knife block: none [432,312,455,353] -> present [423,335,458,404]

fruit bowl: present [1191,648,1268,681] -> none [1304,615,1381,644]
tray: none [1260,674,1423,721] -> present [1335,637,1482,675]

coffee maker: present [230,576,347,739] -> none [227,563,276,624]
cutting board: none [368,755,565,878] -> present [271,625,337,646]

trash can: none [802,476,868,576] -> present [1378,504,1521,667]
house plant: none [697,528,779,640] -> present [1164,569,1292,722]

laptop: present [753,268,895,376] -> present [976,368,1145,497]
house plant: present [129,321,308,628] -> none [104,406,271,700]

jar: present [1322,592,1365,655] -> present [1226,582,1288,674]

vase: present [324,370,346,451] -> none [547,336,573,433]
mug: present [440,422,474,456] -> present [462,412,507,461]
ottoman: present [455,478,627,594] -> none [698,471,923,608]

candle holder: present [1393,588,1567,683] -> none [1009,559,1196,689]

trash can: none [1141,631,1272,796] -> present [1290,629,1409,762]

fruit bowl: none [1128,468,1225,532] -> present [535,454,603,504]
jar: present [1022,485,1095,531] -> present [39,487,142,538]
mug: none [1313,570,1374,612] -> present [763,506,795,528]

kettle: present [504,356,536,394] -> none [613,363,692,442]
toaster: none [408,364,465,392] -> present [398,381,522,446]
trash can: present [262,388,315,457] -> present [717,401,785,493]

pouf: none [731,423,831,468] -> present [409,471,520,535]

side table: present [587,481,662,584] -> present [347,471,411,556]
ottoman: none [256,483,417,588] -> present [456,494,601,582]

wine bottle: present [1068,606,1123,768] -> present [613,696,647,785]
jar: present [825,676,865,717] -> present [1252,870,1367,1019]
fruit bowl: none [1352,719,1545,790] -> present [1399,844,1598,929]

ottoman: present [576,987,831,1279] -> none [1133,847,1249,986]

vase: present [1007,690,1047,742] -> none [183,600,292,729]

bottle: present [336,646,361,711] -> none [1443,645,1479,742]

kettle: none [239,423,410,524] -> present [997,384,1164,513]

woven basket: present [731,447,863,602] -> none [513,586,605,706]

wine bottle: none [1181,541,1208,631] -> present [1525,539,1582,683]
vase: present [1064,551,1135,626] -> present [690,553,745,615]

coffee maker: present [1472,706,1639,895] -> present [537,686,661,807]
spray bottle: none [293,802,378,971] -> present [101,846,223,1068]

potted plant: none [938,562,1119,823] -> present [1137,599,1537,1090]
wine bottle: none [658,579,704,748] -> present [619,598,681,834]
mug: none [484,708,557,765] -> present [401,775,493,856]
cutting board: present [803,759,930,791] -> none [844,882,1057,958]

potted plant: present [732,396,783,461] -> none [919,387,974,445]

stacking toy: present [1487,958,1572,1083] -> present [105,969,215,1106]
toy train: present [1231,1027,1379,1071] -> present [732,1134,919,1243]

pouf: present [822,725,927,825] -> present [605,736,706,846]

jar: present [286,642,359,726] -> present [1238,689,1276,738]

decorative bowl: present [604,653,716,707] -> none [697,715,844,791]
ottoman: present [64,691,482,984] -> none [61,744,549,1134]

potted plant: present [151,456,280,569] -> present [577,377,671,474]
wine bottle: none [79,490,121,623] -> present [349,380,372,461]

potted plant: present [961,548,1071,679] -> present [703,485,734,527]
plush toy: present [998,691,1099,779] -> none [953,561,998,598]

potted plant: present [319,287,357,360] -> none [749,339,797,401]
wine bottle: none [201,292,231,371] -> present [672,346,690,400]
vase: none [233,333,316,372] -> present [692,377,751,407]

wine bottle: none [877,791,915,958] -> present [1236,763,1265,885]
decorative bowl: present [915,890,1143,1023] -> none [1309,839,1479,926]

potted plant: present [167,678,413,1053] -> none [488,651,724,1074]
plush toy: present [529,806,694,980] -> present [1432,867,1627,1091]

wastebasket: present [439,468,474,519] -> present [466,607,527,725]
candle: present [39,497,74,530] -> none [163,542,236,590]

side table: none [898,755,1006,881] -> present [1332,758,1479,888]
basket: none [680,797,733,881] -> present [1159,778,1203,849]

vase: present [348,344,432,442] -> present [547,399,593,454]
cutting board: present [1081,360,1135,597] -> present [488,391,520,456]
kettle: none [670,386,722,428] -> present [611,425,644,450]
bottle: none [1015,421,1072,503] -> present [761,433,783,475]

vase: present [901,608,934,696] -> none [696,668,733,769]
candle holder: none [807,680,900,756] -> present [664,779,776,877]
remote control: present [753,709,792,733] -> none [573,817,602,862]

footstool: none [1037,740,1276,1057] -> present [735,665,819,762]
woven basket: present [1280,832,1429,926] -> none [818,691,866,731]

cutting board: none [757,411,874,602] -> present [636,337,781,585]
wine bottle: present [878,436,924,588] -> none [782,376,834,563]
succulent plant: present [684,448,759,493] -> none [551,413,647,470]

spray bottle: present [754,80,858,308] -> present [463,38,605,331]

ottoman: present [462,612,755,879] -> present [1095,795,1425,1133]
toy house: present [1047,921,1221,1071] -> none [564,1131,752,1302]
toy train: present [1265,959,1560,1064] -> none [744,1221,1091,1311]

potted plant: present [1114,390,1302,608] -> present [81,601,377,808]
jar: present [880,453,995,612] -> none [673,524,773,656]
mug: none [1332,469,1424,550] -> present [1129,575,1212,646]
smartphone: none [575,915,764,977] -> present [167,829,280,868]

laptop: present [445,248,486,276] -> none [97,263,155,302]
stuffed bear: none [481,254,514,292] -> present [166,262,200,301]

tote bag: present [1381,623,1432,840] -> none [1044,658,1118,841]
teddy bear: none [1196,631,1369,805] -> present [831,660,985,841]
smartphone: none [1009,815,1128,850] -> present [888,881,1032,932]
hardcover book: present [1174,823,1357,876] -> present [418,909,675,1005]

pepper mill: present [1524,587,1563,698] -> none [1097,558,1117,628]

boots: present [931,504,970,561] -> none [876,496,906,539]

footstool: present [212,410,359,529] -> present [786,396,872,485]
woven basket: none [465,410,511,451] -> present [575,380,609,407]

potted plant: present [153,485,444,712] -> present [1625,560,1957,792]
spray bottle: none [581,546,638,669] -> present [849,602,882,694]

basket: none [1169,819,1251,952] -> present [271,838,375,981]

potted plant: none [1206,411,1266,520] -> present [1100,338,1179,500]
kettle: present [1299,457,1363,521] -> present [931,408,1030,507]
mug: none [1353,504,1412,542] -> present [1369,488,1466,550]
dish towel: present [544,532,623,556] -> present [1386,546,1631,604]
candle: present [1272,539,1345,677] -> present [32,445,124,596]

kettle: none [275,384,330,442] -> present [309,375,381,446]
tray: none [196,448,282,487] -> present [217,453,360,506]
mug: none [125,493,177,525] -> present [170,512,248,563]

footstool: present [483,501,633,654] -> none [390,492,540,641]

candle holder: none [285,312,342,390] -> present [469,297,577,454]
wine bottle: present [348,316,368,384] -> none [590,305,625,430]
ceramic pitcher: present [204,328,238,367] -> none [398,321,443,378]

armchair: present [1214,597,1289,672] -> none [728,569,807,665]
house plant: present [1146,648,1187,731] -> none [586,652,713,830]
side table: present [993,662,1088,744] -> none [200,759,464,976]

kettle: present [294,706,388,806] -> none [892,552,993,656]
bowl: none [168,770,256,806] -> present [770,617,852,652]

....

Requirement
Copy out every entry, keeping each line exactly as it is.

Expected answer
knife block: none [432,312,455,353] -> present [423,335,458,404]

fruit bowl: present [1191,648,1268,681] -> none [1304,615,1381,644]
tray: none [1260,674,1423,721] -> present [1335,637,1482,675]

coffee maker: present [230,576,347,739] -> none [227,563,276,624]
cutting board: none [368,755,565,878] -> present [271,625,337,646]

trash can: none [802,476,868,576] -> present [1378,504,1521,667]
house plant: none [697,528,779,640] -> present [1164,569,1292,722]

laptop: present [753,268,895,376] -> present [976,368,1145,497]
house plant: present [129,321,308,628] -> none [104,406,271,700]

jar: present [1322,592,1365,655] -> present [1226,582,1288,674]

vase: present [324,370,346,451] -> none [547,336,573,433]
mug: present [440,422,474,456] -> present [462,412,507,461]
ottoman: present [455,478,627,594] -> none [698,471,923,608]

candle holder: present [1393,588,1567,683] -> none [1009,559,1196,689]

trash can: none [1141,631,1272,796] -> present [1290,629,1409,762]

fruit bowl: none [1128,468,1225,532] -> present [535,454,603,504]
jar: present [1022,485,1095,531] -> present [39,487,142,538]
mug: none [1313,570,1374,612] -> present [763,506,795,528]

kettle: present [504,356,536,394] -> none [613,363,692,442]
toaster: none [408,364,465,392] -> present [398,381,522,446]
trash can: present [262,388,315,457] -> present [717,401,785,493]

pouf: none [731,423,831,468] -> present [409,471,520,535]

side table: present [587,481,662,584] -> present [347,471,411,556]
ottoman: none [256,483,417,588] -> present [456,494,601,582]

wine bottle: present [1068,606,1123,768] -> present [613,696,647,785]
jar: present [825,676,865,717] -> present [1252,870,1367,1019]
fruit bowl: none [1352,719,1545,790] -> present [1399,844,1598,929]

ottoman: present [576,987,831,1279] -> none [1133,847,1249,986]

vase: present [1007,690,1047,742] -> none [183,600,292,729]

bottle: present [336,646,361,711] -> none [1443,645,1479,742]

kettle: none [239,423,410,524] -> present [997,384,1164,513]

woven basket: present [731,447,863,602] -> none [513,586,605,706]

wine bottle: none [1181,541,1208,631] -> present [1525,539,1582,683]
vase: present [1064,551,1135,626] -> present [690,553,745,615]

coffee maker: present [1472,706,1639,895] -> present [537,686,661,807]
spray bottle: none [293,802,378,971] -> present [101,846,223,1068]

potted plant: none [938,562,1119,823] -> present [1137,599,1537,1090]
wine bottle: none [658,579,704,748] -> present [619,598,681,834]
mug: none [484,708,557,765] -> present [401,775,493,856]
cutting board: present [803,759,930,791] -> none [844,882,1057,958]

potted plant: present [732,396,783,461] -> none [919,387,974,445]

stacking toy: present [1487,958,1572,1083] -> present [105,969,215,1106]
toy train: present [1231,1027,1379,1071] -> present [732,1134,919,1243]

pouf: present [822,725,927,825] -> present [605,736,706,846]

jar: present [286,642,359,726] -> present [1238,689,1276,738]

decorative bowl: present [604,653,716,707] -> none [697,715,844,791]
ottoman: present [64,691,482,984] -> none [61,744,549,1134]

potted plant: present [151,456,280,569] -> present [577,377,671,474]
wine bottle: none [79,490,121,623] -> present [349,380,372,461]

potted plant: present [961,548,1071,679] -> present [703,485,734,527]
plush toy: present [998,691,1099,779] -> none [953,561,998,598]

potted plant: present [319,287,357,360] -> none [749,339,797,401]
wine bottle: none [201,292,231,371] -> present [672,346,690,400]
vase: none [233,333,316,372] -> present [692,377,751,407]

wine bottle: none [877,791,915,958] -> present [1236,763,1265,885]
decorative bowl: present [915,890,1143,1023] -> none [1309,839,1479,926]

potted plant: present [167,678,413,1053] -> none [488,651,724,1074]
plush toy: present [529,806,694,980] -> present [1432,867,1627,1091]

wastebasket: present [439,468,474,519] -> present [466,607,527,725]
candle: present [39,497,74,530] -> none [163,542,236,590]

side table: none [898,755,1006,881] -> present [1332,758,1479,888]
basket: none [680,797,733,881] -> present [1159,778,1203,849]

vase: present [348,344,432,442] -> present [547,399,593,454]
cutting board: present [1081,360,1135,597] -> present [488,391,520,456]
kettle: none [670,386,722,428] -> present [611,425,644,450]
bottle: none [1015,421,1072,503] -> present [761,433,783,475]

vase: present [901,608,934,696] -> none [696,668,733,769]
candle holder: none [807,680,900,756] -> present [664,779,776,877]
remote control: present [753,709,792,733] -> none [573,817,602,862]

footstool: none [1037,740,1276,1057] -> present [735,665,819,762]
woven basket: present [1280,832,1429,926] -> none [818,691,866,731]

cutting board: none [757,411,874,602] -> present [636,337,781,585]
wine bottle: present [878,436,924,588] -> none [782,376,834,563]
succulent plant: present [684,448,759,493] -> none [551,413,647,470]

spray bottle: present [754,80,858,308] -> present [463,38,605,331]

ottoman: present [462,612,755,879] -> present [1095,795,1425,1133]
toy house: present [1047,921,1221,1071] -> none [564,1131,752,1302]
toy train: present [1265,959,1560,1064] -> none [744,1221,1091,1311]

potted plant: present [1114,390,1302,608] -> present [81,601,377,808]
jar: present [880,453,995,612] -> none [673,524,773,656]
mug: none [1332,469,1424,550] -> present [1129,575,1212,646]
smartphone: none [575,915,764,977] -> present [167,829,280,868]

laptop: present [445,248,486,276] -> none [97,263,155,302]
stuffed bear: none [481,254,514,292] -> present [166,262,200,301]

tote bag: present [1381,623,1432,840] -> none [1044,658,1118,841]
teddy bear: none [1196,631,1369,805] -> present [831,660,985,841]
smartphone: none [1009,815,1128,850] -> present [888,881,1032,932]
hardcover book: present [1174,823,1357,876] -> present [418,909,675,1005]

pepper mill: present [1524,587,1563,698] -> none [1097,558,1117,628]

boots: present [931,504,970,561] -> none [876,496,906,539]

footstool: present [212,410,359,529] -> present [786,396,872,485]
woven basket: none [465,410,511,451] -> present [575,380,609,407]

potted plant: present [153,485,444,712] -> present [1625,560,1957,792]
spray bottle: none [581,546,638,669] -> present [849,602,882,694]

basket: none [1169,819,1251,952] -> present [271,838,375,981]

potted plant: none [1206,411,1266,520] -> present [1100,338,1179,500]
kettle: present [1299,457,1363,521] -> present [931,408,1030,507]
mug: none [1353,504,1412,542] -> present [1369,488,1466,550]
dish towel: present [544,532,623,556] -> present [1386,546,1631,604]
candle: present [1272,539,1345,677] -> present [32,445,124,596]

kettle: none [275,384,330,442] -> present [309,375,381,446]
tray: none [196,448,282,487] -> present [217,453,360,506]
mug: none [125,493,177,525] -> present [170,512,248,563]

footstool: present [483,501,633,654] -> none [390,492,540,641]

candle holder: none [285,312,342,390] -> present [469,297,577,454]
wine bottle: present [348,316,368,384] -> none [590,305,625,430]
ceramic pitcher: present [204,328,238,367] -> none [398,321,443,378]

armchair: present [1214,597,1289,672] -> none [728,569,807,665]
house plant: present [1146,648,1187,731] -> none [586,652,713,830]
side table: present [993,662,1088,744] -> none [200,759,464,976]

kettle: present [294,706,388,806] -> none [892,552,993,656]
bowl: none [168,770,256,806] -> present [770,617,852,652]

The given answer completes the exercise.